Since microorganisms first evolved to attack plants, there has been a constant evolutionary arms race. Plants evolve defensive mechanisms to protect themselves from pathogens that evolve countermeasures. One instance is host-induced gene silencing (HIGS), where small RNAs (sRNAs) endogenous to the plant confer resistance presumably by silencing their target gene(s) in the invading pathogen. The pathogen counter may be effectors such as Phytophthora suppressor of RNA silencing 2 (PSR2), which suppresses the sRNA processes in the plant host. This thesis aims to understand the mechanisms underlying HIGS and suppressing of HIGS by PSR2.In chapter 1, I investigated the virulence activities of PSR2, which was previously found to be associated with the Double-stranded RNA binding protein 4 (DRB4) in Arabidopsis thaliana. Unpublished data in the lab also indicate that PSR2 associates with the plant Serine/Threonine protein phosphatase 2A (PP2A). I tested the hypothesis that PSR2 may regulate the phosphorylation levels of DRB4. By examining the phosphorylation of DRB4 in Arabidopsis expressing PSR2, it appears that PSR2 may not affect the overall level of DRB4 phosphorylation. This suggests another mechanism underlies potential manipulation of DRB4 by PSR2.

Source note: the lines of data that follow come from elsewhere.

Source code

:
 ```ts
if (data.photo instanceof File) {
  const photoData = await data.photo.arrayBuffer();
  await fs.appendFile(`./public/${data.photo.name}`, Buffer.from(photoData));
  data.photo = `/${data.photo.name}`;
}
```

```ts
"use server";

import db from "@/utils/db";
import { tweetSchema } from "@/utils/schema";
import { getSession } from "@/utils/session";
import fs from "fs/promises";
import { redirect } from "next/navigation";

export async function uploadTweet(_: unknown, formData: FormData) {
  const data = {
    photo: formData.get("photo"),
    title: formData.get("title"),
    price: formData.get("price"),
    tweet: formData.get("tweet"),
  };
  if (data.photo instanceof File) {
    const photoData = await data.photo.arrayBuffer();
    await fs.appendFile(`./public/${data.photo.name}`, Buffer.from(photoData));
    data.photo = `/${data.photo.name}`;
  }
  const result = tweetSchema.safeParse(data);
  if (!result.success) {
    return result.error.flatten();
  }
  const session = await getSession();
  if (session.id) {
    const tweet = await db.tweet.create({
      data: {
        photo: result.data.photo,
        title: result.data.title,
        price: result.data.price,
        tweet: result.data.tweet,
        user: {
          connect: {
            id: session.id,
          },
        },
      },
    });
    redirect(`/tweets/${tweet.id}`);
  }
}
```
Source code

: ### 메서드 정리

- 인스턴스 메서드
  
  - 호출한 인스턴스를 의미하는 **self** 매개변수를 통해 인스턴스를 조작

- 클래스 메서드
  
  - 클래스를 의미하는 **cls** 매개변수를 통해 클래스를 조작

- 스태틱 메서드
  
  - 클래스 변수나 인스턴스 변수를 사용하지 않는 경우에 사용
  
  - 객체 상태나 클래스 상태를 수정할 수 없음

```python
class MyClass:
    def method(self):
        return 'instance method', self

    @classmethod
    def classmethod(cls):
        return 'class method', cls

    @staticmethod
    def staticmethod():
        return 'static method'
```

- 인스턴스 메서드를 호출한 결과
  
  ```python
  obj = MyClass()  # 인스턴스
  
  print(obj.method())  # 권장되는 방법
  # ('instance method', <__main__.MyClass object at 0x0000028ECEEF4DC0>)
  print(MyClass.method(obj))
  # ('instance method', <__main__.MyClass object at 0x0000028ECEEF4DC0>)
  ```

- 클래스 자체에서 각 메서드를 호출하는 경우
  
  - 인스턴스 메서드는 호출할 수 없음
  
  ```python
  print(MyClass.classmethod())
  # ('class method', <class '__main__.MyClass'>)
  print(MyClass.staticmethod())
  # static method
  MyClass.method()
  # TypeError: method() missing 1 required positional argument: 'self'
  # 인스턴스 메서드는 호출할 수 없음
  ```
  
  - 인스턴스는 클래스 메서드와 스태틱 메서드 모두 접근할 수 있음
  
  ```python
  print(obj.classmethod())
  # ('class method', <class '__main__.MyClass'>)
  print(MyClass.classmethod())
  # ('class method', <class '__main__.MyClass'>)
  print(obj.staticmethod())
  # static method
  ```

In chapter 2, I tested whether small interfering RNAs (siRNAs) spawned from the pentatricopeptide repeat protein (PPR) transcripts can directly silence target genes in Phytophthora pathogen(s). I attempted to generate Phytophthora capsici mutants that contain various mutations in Phyca_554980, which was previously identified to be potentially targeted by PPR-siRNAs. I was unable to manipulate Phyca_554980 through point mutation, replacement or overexpression. This could indicate a key role of this gene in the general fitness of P. capsici.
In chapter 3, I explored to enhance HIGS in soybean by introducing miRNA-PPR circuits and tested whether this approach could lead to the accumulation of PPR-siRNAs that confer resistance to Phytophthora sojae. The constructs were introduced into soybean using the Agrobacterium rhizogenes-mediated hairy root gene expression system. However, I was unable to detect PPR-siRNAs despite the production of mature miRNAs in the roots. Further investigations are required to further optimize the system.
My thesis research provides insight into plant-pathogen arms race centered on sRNA-mediated defense and counter-defense.